Could CISPA Be the Next SOPA?

The Cyber Intelligence Sharing and Protection Act (CISPA) bill introduced to the House of Representatives late last year could become the centerpiece of the next SOPA-style struggle between the tech community and Washington, D.C.
The bill already has over 100 co-sponsors and the backing of some of Silicon Valley’s most prominent companies, including Microsoft and Facebook.
CISPA would allow private businesses and the government to share information about cyberthreats — including “efforts to degrade, disrupt or destroy” vital networks or “threat or misappropriation” of information owned by the government or private businesses, such as intellectual property.
To ensure that business-government information sharing happens on a two-way basis, CISPA requires the Director of National Intelligence to set up ways for the intelligence community to pass along threat information to private companies and make sure they actually go ahead and do that. To prevent sensitive information from being shared willy-nilly, CISPA requires that any recipient of such threat reports have a security clearance and a valid need for the information.
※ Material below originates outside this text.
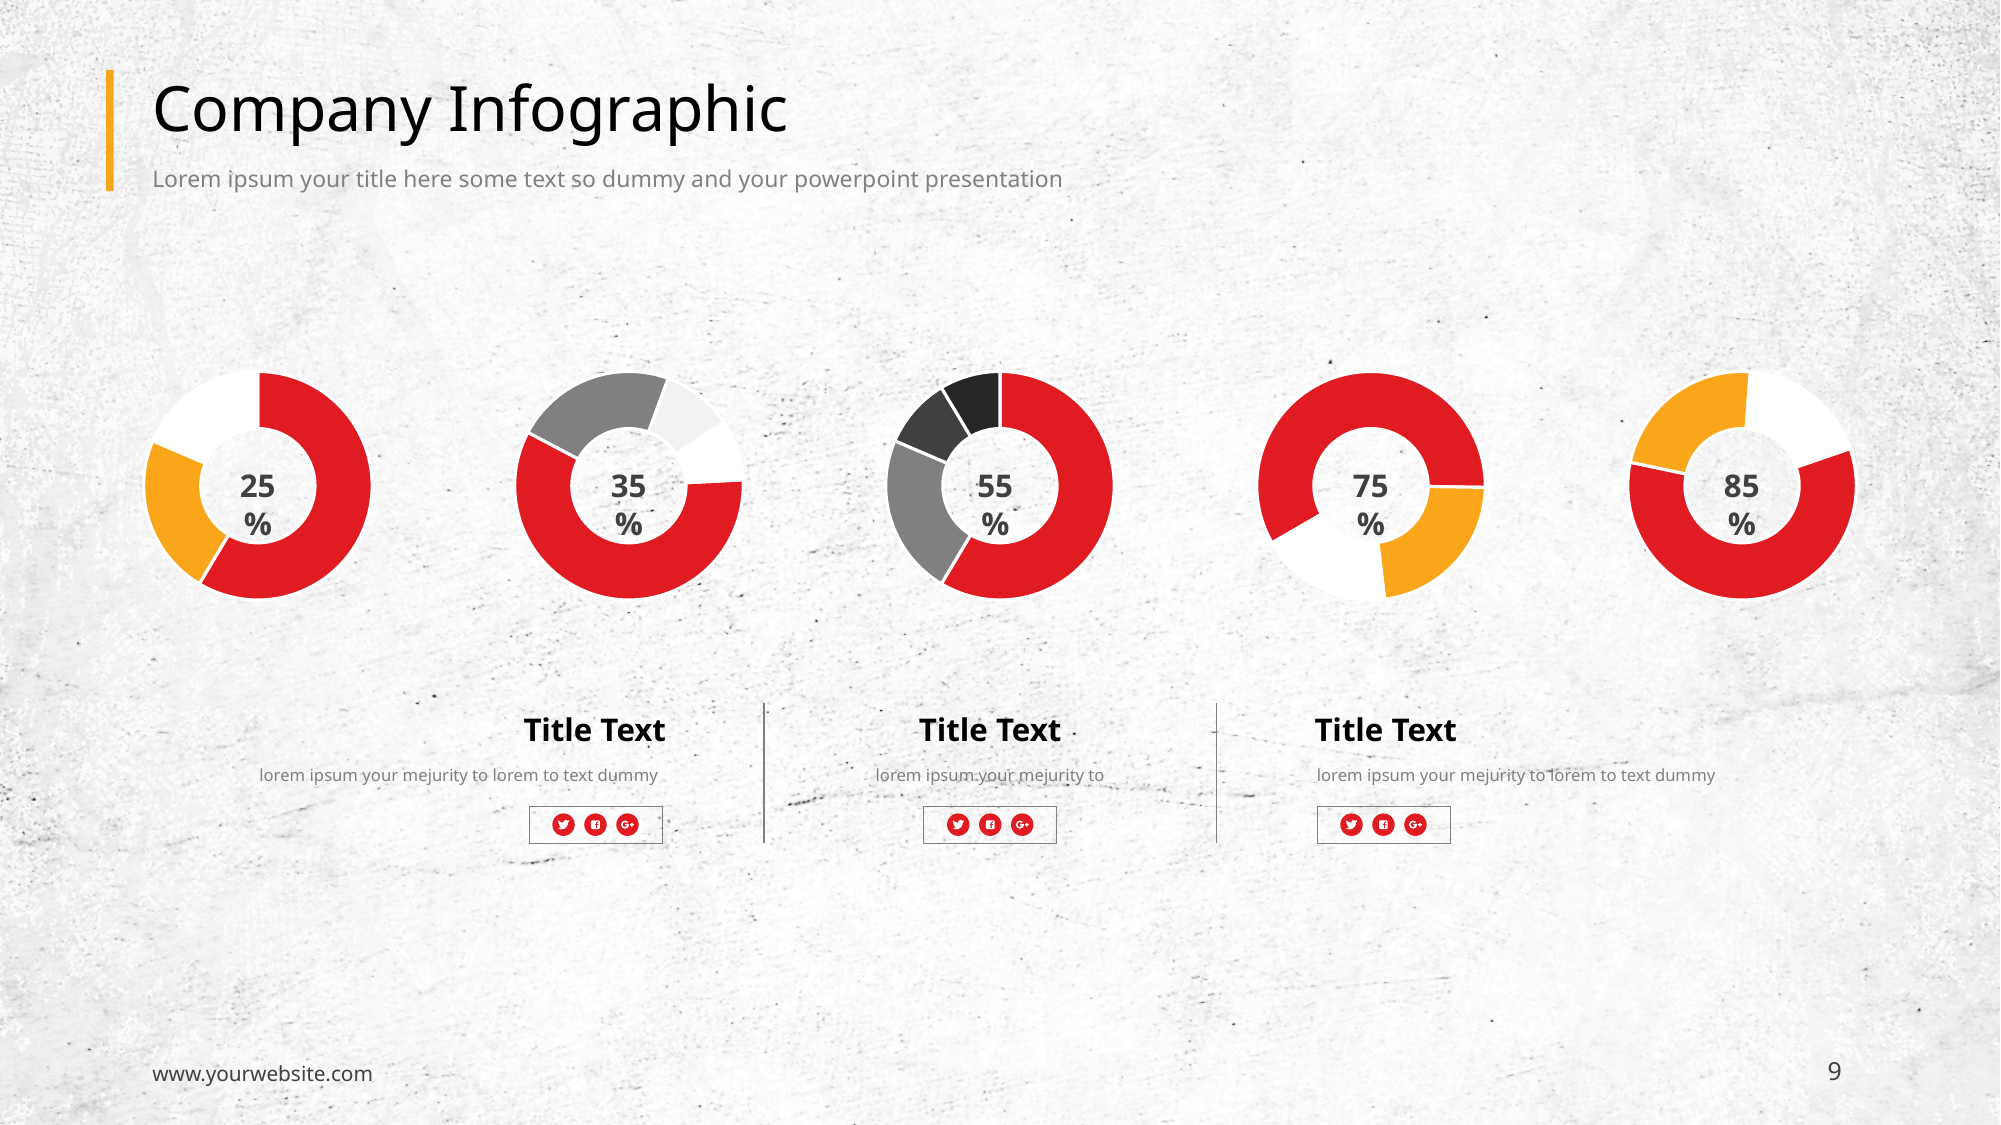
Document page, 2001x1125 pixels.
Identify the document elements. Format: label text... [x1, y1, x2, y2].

Finally, CISPA allows third-party cybersecurity firms (which provide cyber protection to the government and private businesses) to “use cybersecurity systems to identify and obtain cyber threat information in order to protect the rights and property” of their clients. They’re also allowed to share that information with any other business or government department, provided their client gives them permission to do so.
Rep. Mike Rodgers (R-Mich.), who introduced the bill along with Rep. Dutch Ruppersberger (D-Md.), has framed CISPA as a bill to protect American intellectual property from state-sponsored digital theft of intellectual property.
According to the EFF, the language in CISPA is worded so broadly that it could be interpreted to allow Internet Service Providers (ISPs) and companies such as Google and Facebook to intercept your messages and transmit them to the government.
They also warn that CISPA could be used as a blunt instrument against copyright infringement, similar to concerns about SOPA. Finally, they’d rather not see the Director of National Intelligence in charge of information sharing — they feel a civilian position would provide for more transparency and accountability.